I stood up, carrying Matthew over to mom, then nodded for Charlie to follow me. We walked a ways, not speaking for a while. Once I knew for sure that there was no way mom or Tara could even suspect what we were talking about I stopped dead in my tracks and turned to my brother.
I began slowly, trying to form the correct words, I didn't want to come off too strong- like I'd been thinking about talking to him since June, even though that was indeed the case.
"You know Dana's going to be here…" Charlie nodded at me like it was obvious, I continued, "and you know she's bringing along her partner." Charlie again nodded.
"I know mom has talked to you about Mulder, her partner, but I doubt she's told you the complete truth…" Charlie seemed interested now. I continued my plea, hoping he'd take my side and understand. He did.
But Charlie wasn't a one sided type of guy; "I understand your concern for sis, but I haven't met her partner yet," he continued carefully, "I'm sure you know more then I do about him, since you've been there for Dana more then me, but let me have the chance of making my own observation of this Mulder."

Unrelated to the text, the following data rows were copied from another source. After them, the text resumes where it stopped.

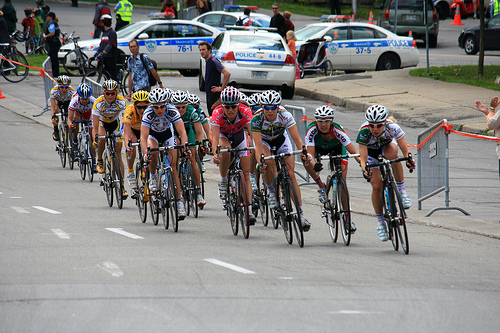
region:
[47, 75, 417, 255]
Cyclists in a race.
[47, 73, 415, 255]
All of the women are wearing helmets.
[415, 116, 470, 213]
A broken metal barricade.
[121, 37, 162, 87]
A man wearing a backpack.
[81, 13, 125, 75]
A man standing with a bicycle.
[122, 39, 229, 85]
Two men watching the race.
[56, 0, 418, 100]
Several parked police cars.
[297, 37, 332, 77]
A stroller for a child.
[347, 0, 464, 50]
Orange traffic cones around an SUV.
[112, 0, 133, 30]
An officer wearing a yellow vest.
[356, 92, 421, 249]
racer on bicycle on road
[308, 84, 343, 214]
racer on bicycle on road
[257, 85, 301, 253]
racer on bicycle on road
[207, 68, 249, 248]
racer on bicycle on road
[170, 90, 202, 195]
racer on bicycle on road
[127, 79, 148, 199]
racer on bicycle on road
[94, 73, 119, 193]
racer on bicycle on road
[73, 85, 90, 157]
racer on bicycle on road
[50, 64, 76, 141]
racer on bicycle on road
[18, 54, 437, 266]
bicyclists riding on the road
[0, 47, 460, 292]
many bicyclists riding on the road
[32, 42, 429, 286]
multiple bicyclists riding on the road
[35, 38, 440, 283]
alert bicyclists riding on the road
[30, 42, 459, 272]
energetic bicyclists riding on the road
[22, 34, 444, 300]
some bicyclists riding the roadway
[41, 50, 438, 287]
several bicyclists riding the roadway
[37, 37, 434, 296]
multiple bicyclists riding the roadway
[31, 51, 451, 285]
alert bicyclists riding the roadway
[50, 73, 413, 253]
group of bicyclists on the road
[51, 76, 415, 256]
several cyclists in a line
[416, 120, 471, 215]
metal barrier in the street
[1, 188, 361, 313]
white lines on the road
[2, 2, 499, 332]
paved road with people, bikes, and cars on it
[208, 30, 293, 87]
back of police car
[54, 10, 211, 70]
parked police cruiser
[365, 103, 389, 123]
white bicycle helmet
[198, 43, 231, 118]
man standing and watching bikers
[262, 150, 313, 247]
bicycle in motion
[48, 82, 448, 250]
bicylists in a race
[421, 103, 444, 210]
barricade in the street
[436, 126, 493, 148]
orange tape on the barricade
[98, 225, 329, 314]
white markings on the road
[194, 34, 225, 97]
man with hands on hips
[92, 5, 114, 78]
person looking over shoulder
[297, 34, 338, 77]
carriage on the corner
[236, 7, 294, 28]
people behind the car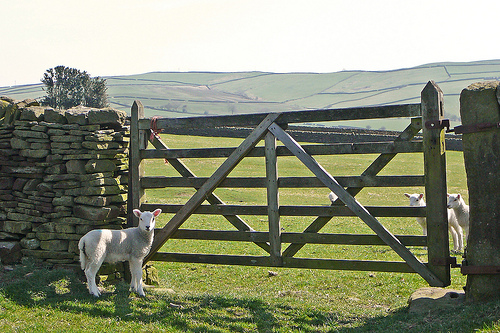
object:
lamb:
[78, 207, 162, 296]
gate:
[123, 78, 450, 287]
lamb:
[445, 191, 470, 241]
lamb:
[403, 192, 464, 253]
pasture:
[141, 118, 470, 293]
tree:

I agreed, it was an agreeable statement. I would have said the same. So I nodded and thanked him for listening, and reminded him that it wasn't too late to be there for Dana, even if he felt he was no longer expected to have as much concern for her. I'd always been closer to Dana.
It seemed that my timing had been most correct, like always. Just as we had reached our blanket and settled down again, Dana and Mulder appeared with food and another blanket.
Mom was the first up of course, she threw her arms around Dana and even shared a welcoming hug with Mulder. Tara hugged Dana, and did the same for Mulder. I spotted Charlie go up to Mulder with a handshake, and I made sure to give Dana my big-brother hug, like I always had. I didn't feel the need to greet Mulder.